Realization of the comparison circuit in the PIR scheme using single GPU for database with \(2^{32}\) entries.

4 Performance

We implemented the DSH-PIR with both the Single and Bundled Querying modes using Nvidia GeForce GTX 690Footnote 1 running @915 Mhz with 3072 stream processors and 4 GBytes of memory. In Table 1, we compare our query/response sizes with DSH scheme [18] for different entry sizes \(N=2^{2^{d}}\). In our implementation query/response sizes are slightly larger because we choose the closest modulus in DSH scheme that holds \(q=24^{k}\). In Table 2, we compare our Bundled/Single Query computation times with DSH implementation which the timings are normalized with message slot size \(\varepsilon \). For an index comparison of a Single Query, we achieved 15 times speedup for \(d=5\) and \(\sim 33\) times for \(d=\{4,3\}\) cases. In data aggregationFootnote 2, we achieved 4–6 times speedup compared to DSH Scheme. In Table 3, we compare the Query Size of our scheme with BGN, O-K and DSH schemes for various database sizes. Our ciphertext sizes are (almost) identical to those of the DSH scheme. When compared to the K-O scheme in Bundled Query mode, our ciphertext sizes are three orders of magnitude smaller for \(d=5\) and an order of magnitude smaller for \(d=\{4,3\}\).

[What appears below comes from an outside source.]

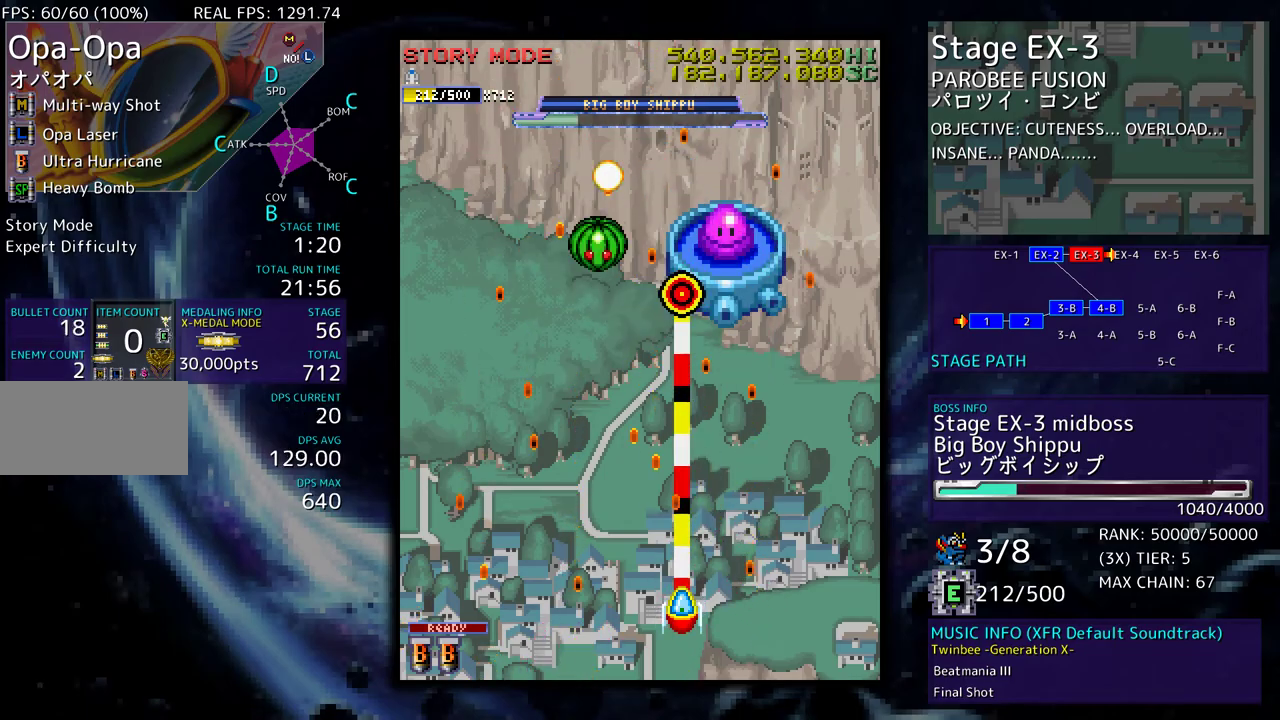
{"buttons": ["DPAD_DOWN", "DPAD_LEFT"], "events": [[67, "DPAD_DOWN", "up"], [183, "DPAD_DOWN", "down"], [183, "DPAD_LEFT", "down"], [217, "DPAD_DOWN", "up"], [367, "DPAD_LEFT", "up"], [500, "DPAD_DOWN", "down"], [500, "DPAD_LEFT", "down"]]}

Table 1. Polynomial parameters and Query/Response sizes necessary to support various database sizes N.
Table 2. Index comparison and data aggregation times per entry in the database for \((d,\varepsilon )\) choices of (5, 1024), (4, 630) and (3, 256) on GPU.
Table 3. Comparison of query sizes for databases upto \(2^{32}\), \(2^{16}\) and \(2^{8}\) entries. Bandwidth complexity is given in the number of ciphertexts; \(\alpha \) denotes the ciphertext size.

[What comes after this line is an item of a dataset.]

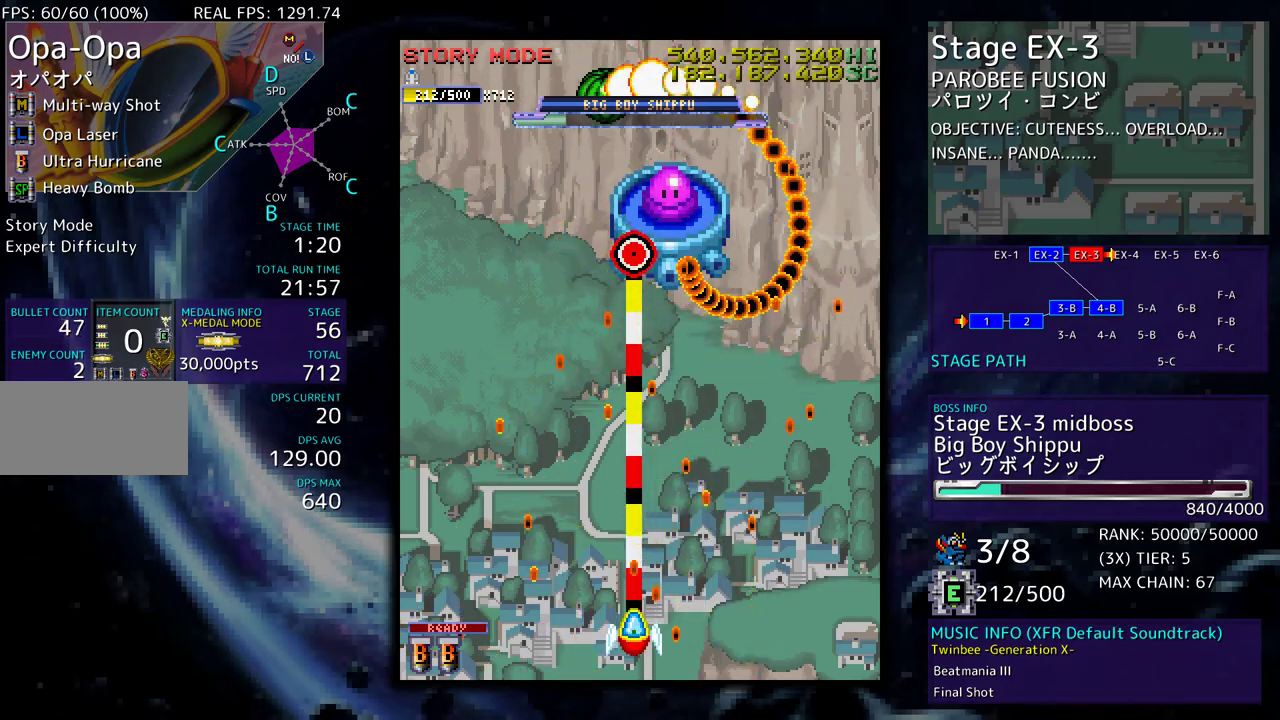
{"buttons": [], "events": [[50, "DPAD_DOWN", "up"], [83, "DPAD_LEFT", "up"]]}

In Table 4, we compare our timing and ciphertext size estimates for a real time application given by Aguilar-Melchor and Gaborit [9]. The information given in the table is for \(N=1024\) entries with each entry holding 3 MBytes of data. We select \(d=4\) and assume both GPUs are running data aggregation tasks. In bundled query mode, we are better both in query size and amortized timings compared to other schemes results with the exception for query size of Gentry and Ramzan [6].

Table 4. Comparison of various schemes for real time applications.